The code posted by Pandy doesn't discard (overall) any fields either. It first doubles the frame rate with Yadif() (each field is converted to a frame), then the double frame rate frames are separated into fields, the interpolated fields are discarded, and the original fields are woven back into interlaced frames at the original frame rate.
In theory Yadif(mode=1) (double frame rate) could be better at times (in this application) but I find it makes many mistakes so it may not work as well in this application. It's worth a try:
AVISource("") AssumeTFF() Yadif(mode=1, order=1) # double frame rate smart bob, TFF f1=SelectEven().Devcr(10) f2=SelectOdd().DeVCR(10) Interleave(f1,f2) # back to one stream, double frame rate SeparateFields().SelectEvery(4,0,3).Weave() # back to original frame rate and interlaced
Last edited by jagabo; 9th Nov 2012 at 06:44.
The biggest problem with this plugin is that it doesn't have interlaced "preset" so it screws the interlaced material. I tried this approach with the script posted and it is much better than before ( when not separating and weaving back ). Before there was on times some like small block of like different places like squares and rectangles probably like error from the filter. Now I noticed "morphing" artifacts especially when there are short jerky shaky movements on that places and it seems that filter losses there.
It is however effective on those lines and lower numbers mean stronger filtering ( opposite of other filters ) and more artifacts along with it. I will try to do more passes with 30 instead of one pass with 10 ( i used as low as 1 stronger one and almost eliminate all the lines) to do the job.
jagabo, true what's being discarded by yadif or QTGMC is interpolated material -- so, in effect, nothing is "lost". I find I just have to be careful with those two plugins, as sometimes I eel something is amiss in the results -- even though I use it all the time. I get better results with some mild denoising or repair before the deinterlace routine, as interpolation sometimes carries some forms of artifacts/noise/whatever across multiple frames. Most of the time, QTGMC and yadif give me "better" results.
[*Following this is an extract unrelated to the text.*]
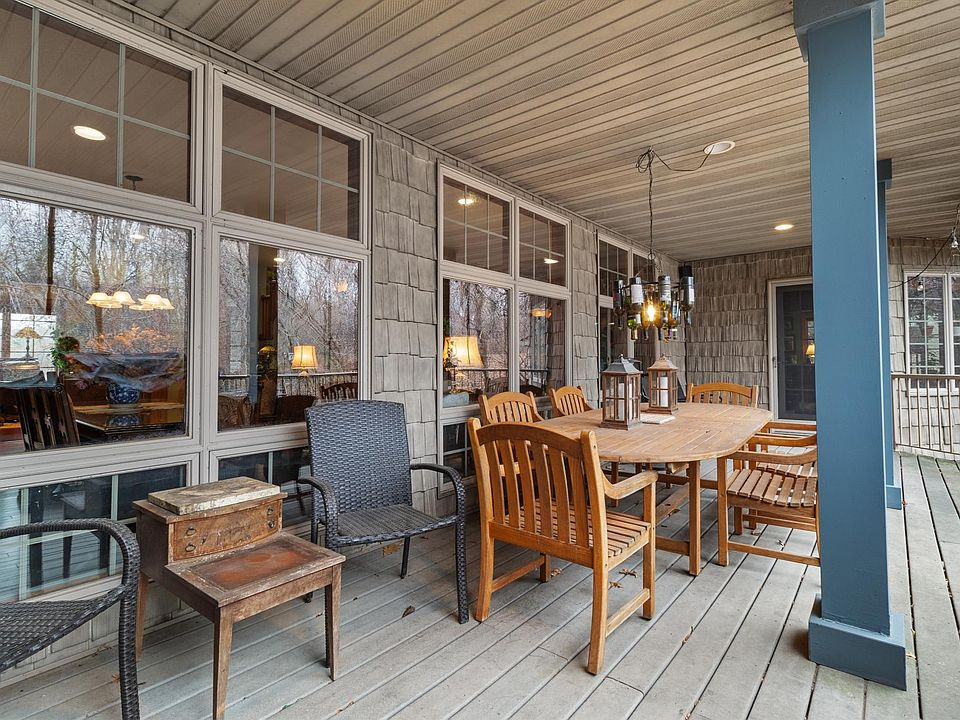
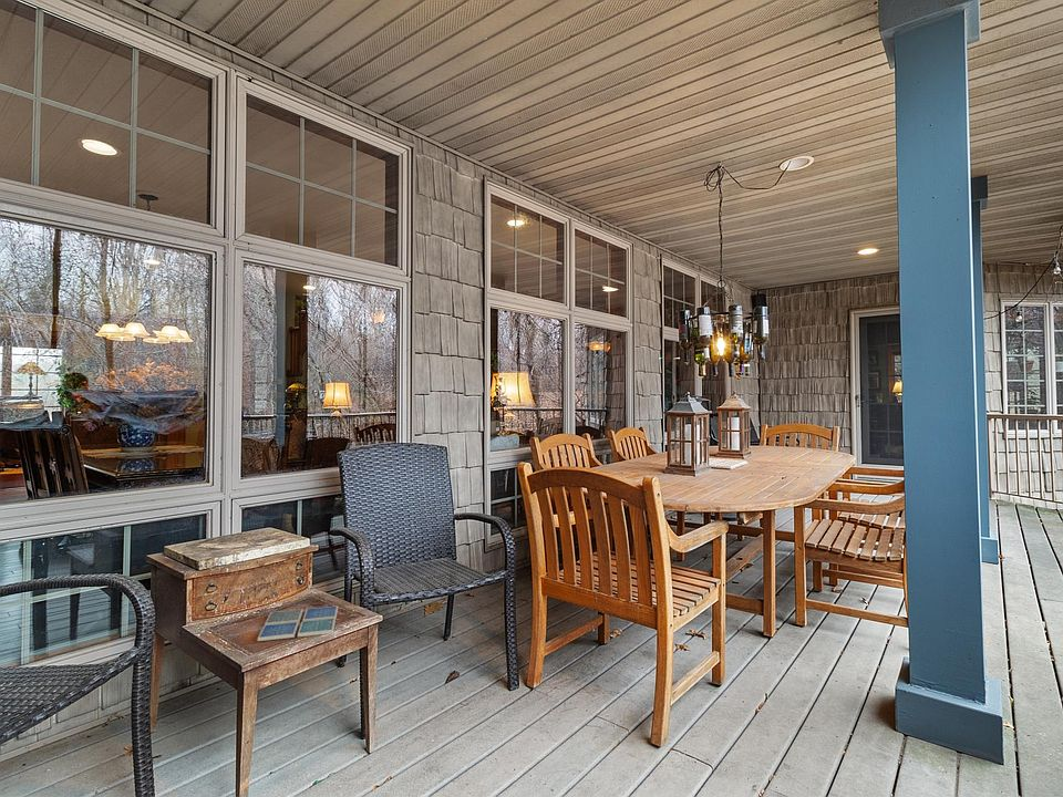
+ drink coaster [257,605,339,642]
Depending on the video's specific problems, you just have to be careful and fiddle a bit.Our inventions are wont to be pretty toys, which distract our attention from serious things. They are but improved means to an unimproved end. -- Henry David Thoreau
There is always good, old and fully predictable BOB()
I'm not sure Bob() will work well with DeVCR(). DeVCR() compares a line to the lines above and below to determine if that line is garbage or valid picture. With Bob() those lines will be partially the garbage, making detection more difficult.